Pourquoi je dis tout haut ce qui me passe par la tête ?
Pourquoi je ne me ferme pas le clapet ?
— Princesse ? Non. Je dirais plutôt une reine ! Le ton du
marquis était assuré tel un connaisseur de grands vins.
— Et que tu es drôle (je me suis vraiment esclaffée) ! J’avoue,
j’ai peut-être trop été élevée dans de la ouate.
— Moi, je suis le marquis. Je reste le marquis, toujours
le marquis et tes souhaits de reine se doivent d’être comblés !
— Merci Monsieur le Marquis ! Tu viens de me donner le
goût d’écrire sur mon blogue !
— Ah non, pas encore le marquis sur ton blogue !
Oublie-moi !
— Pas question ! Faut que je prenne l’inspiration où
elle arrive. Elle se fait si rare.
— Va lire, pas écrire ! T’as pas une brique de Pancol de
760 pages à finir ?
— Oui, mais avant, je vais écrire !
— Je m’en fous ! Va, va…
Voilà. Je me suis couchée dans mon lit, les jambes repliées sur
mon bedon, crayon au plomb dans ma main droite glissant sur une pile de feuilles lignées.
Puis un brouillon émergea rapidement.
La porte coulissante en bois de grange entre la chambre et le
salon étant ouverte, j’ai ajouté :
— Je m’amuse à faire des recherches sur Google. Savais-tu
qu’à un certain âge, l’abeille reine, qui n’est plus féconde, sera chassée,
même tuée par les autres abeilles ? Les vilaines s’en choisiront une autre pour
survivre. Pauvre abeille reine ! allez, tu es vieille, on ne te veut plus !
Es-tu là ? Tu dors ?
— Non, mais ça ne sera pas long. Ouais, surprenant. Il y
a de la hiérarchie partout, pas juste chez les humains. Je dirais que c’est une
question de survie, c’est tout.
— Oui, je sais, mais c’est triste quand même pour la doyenne.

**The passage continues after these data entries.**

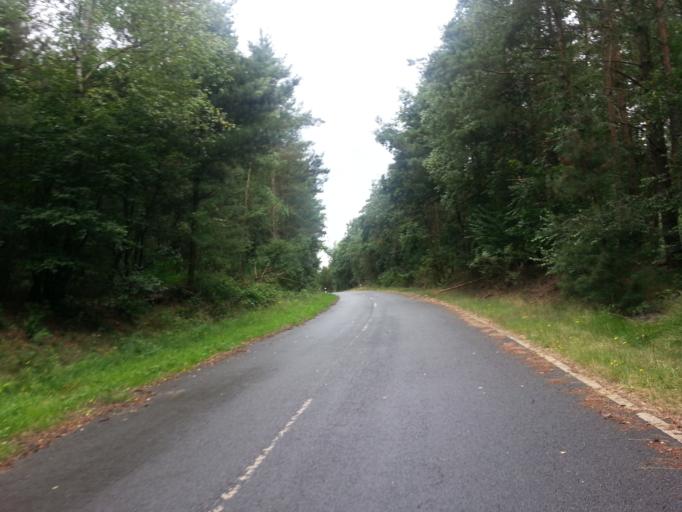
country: DE
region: North Rhine-Westphalia
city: Oer-Erkenschwick
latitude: 51.6967
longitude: 7.2616
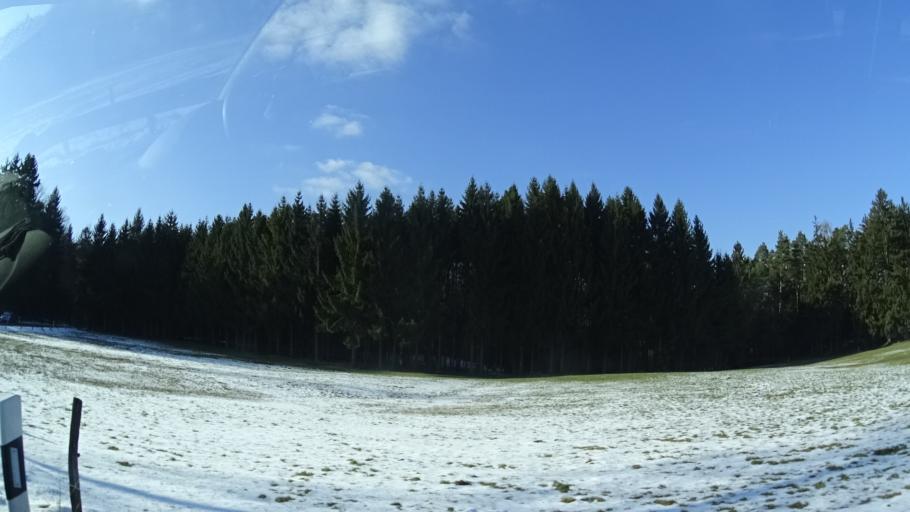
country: DE
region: Hesse
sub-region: Regierungsbezirk Kassel
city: Kalbach
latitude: 50.4127
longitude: 9.7123
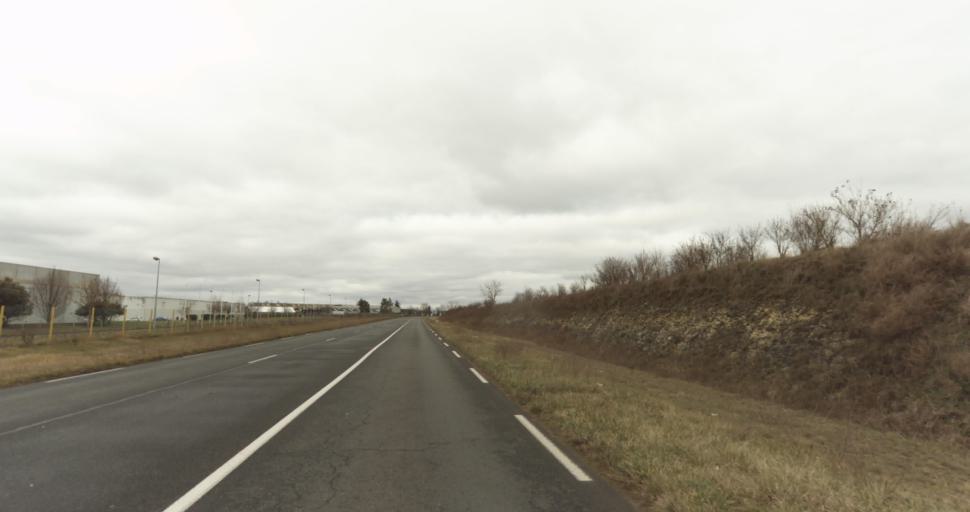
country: FR
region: Pays de la Loire
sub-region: Departement de Maine-et-Loire
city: Varrains
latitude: 47.2104
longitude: -0.0550
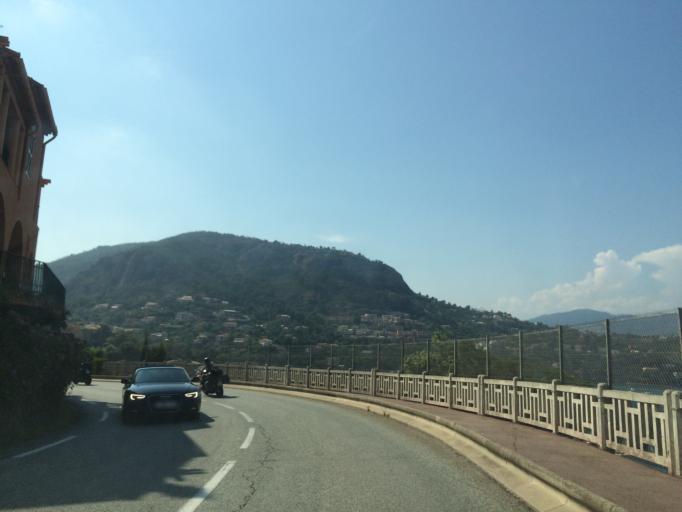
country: FR
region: Provence-Alpes-Cote d'Azur
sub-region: Departement des Alpes-Maritimes
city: Theoule-sur-Mer
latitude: 43.5063
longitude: 6.9436
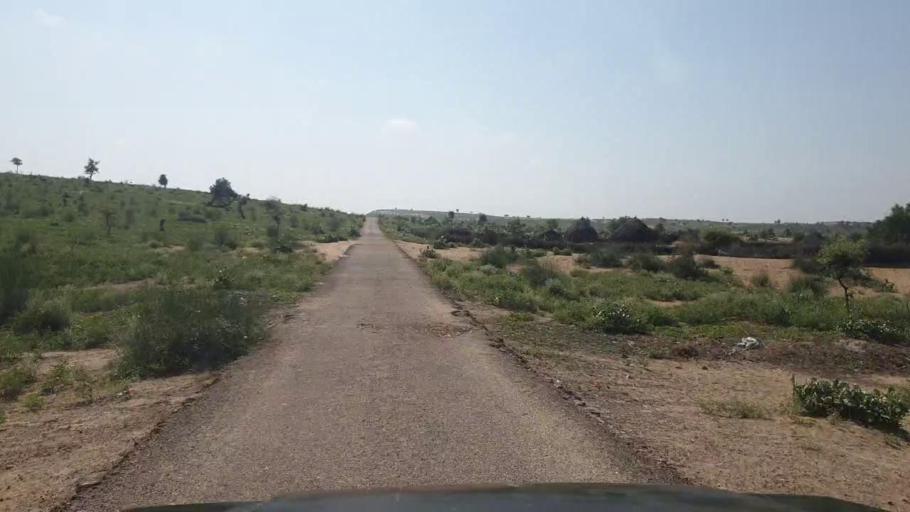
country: PK
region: Sindh
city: Islamkot
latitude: 25.1685
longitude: 70.4010
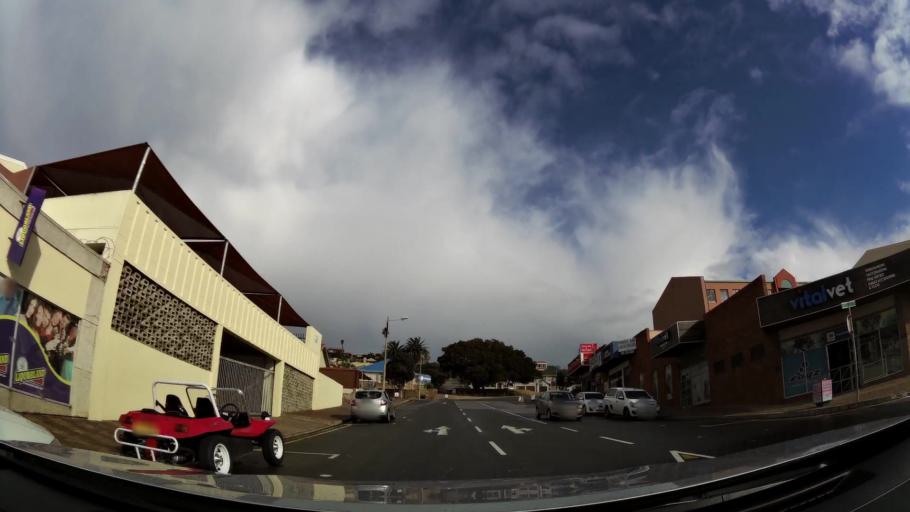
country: ZA
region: Western Cape
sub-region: Eden District Municipality
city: Mossel Bay
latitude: -34.1831
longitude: 22.1428
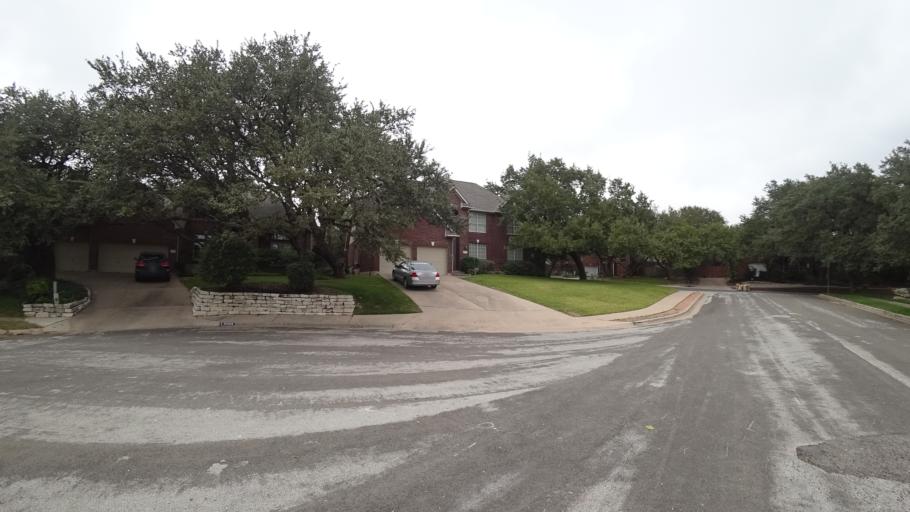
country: US
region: Texas
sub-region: Williamson County
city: Anderson Mill
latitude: 30.4347
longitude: -97.8226
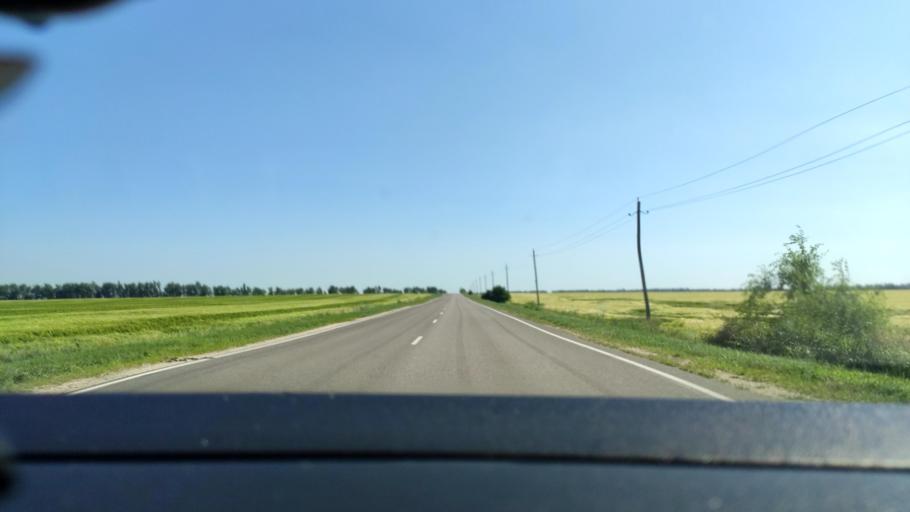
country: RU
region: Voronezj
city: Novaya Usman'
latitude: 51.5636
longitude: 39.3754
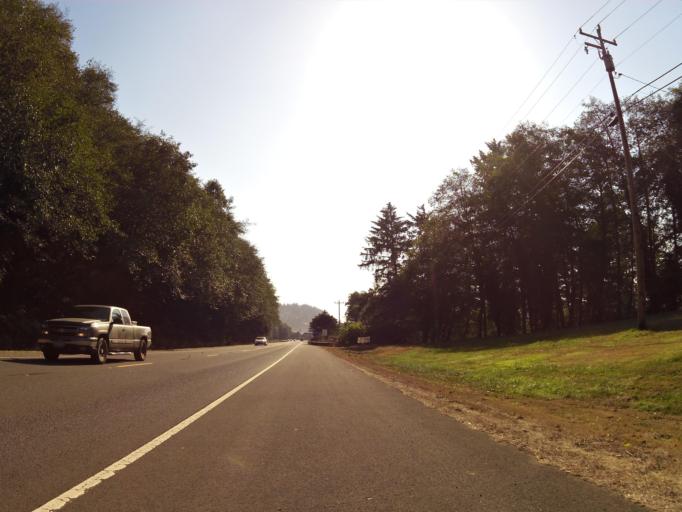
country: US
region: Oregon
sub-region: Tillamook County
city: Pacific City
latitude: 45.1071
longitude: -123.9772
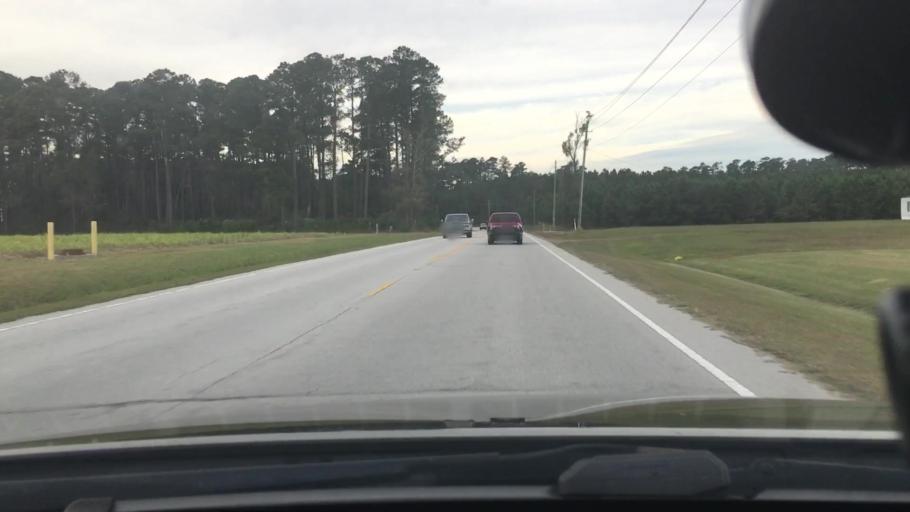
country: US
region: North Carolina
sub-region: Pitt County
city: Windsor
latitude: 35.4671
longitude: -77.2775
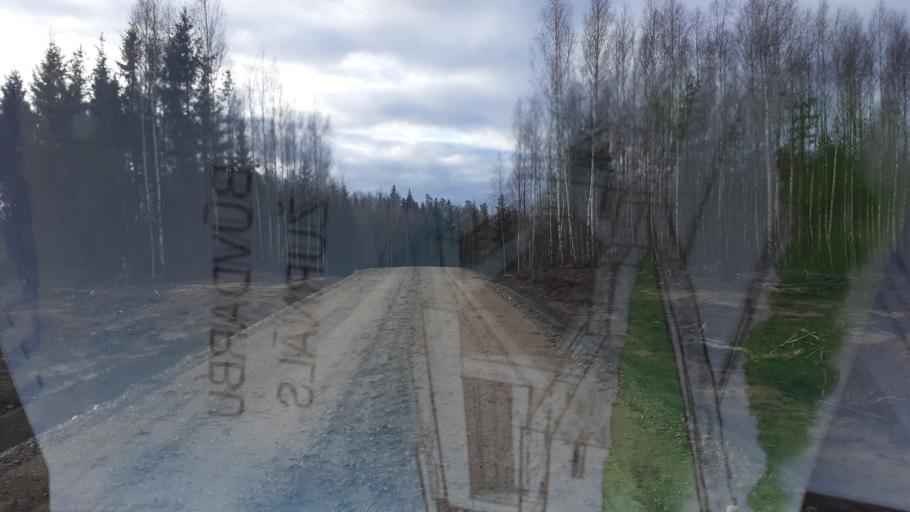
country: LV
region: Skrunda
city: Skrunda
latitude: 56.7905
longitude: 21.8362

Je suis repartie dans mes recherches et le silence
s’intensifia. Monsieur le marquis roupillait sur sa chaise comme un gros bébé
avec les lumières et la télé allumées. Il n’est pas douillet, il dort n’importe
où. La reine, elle, c’est autre chose. Elle a retrouvé son sourire comme les
mots sur son clavier. Ce n’est pas rien pour la reine de rien.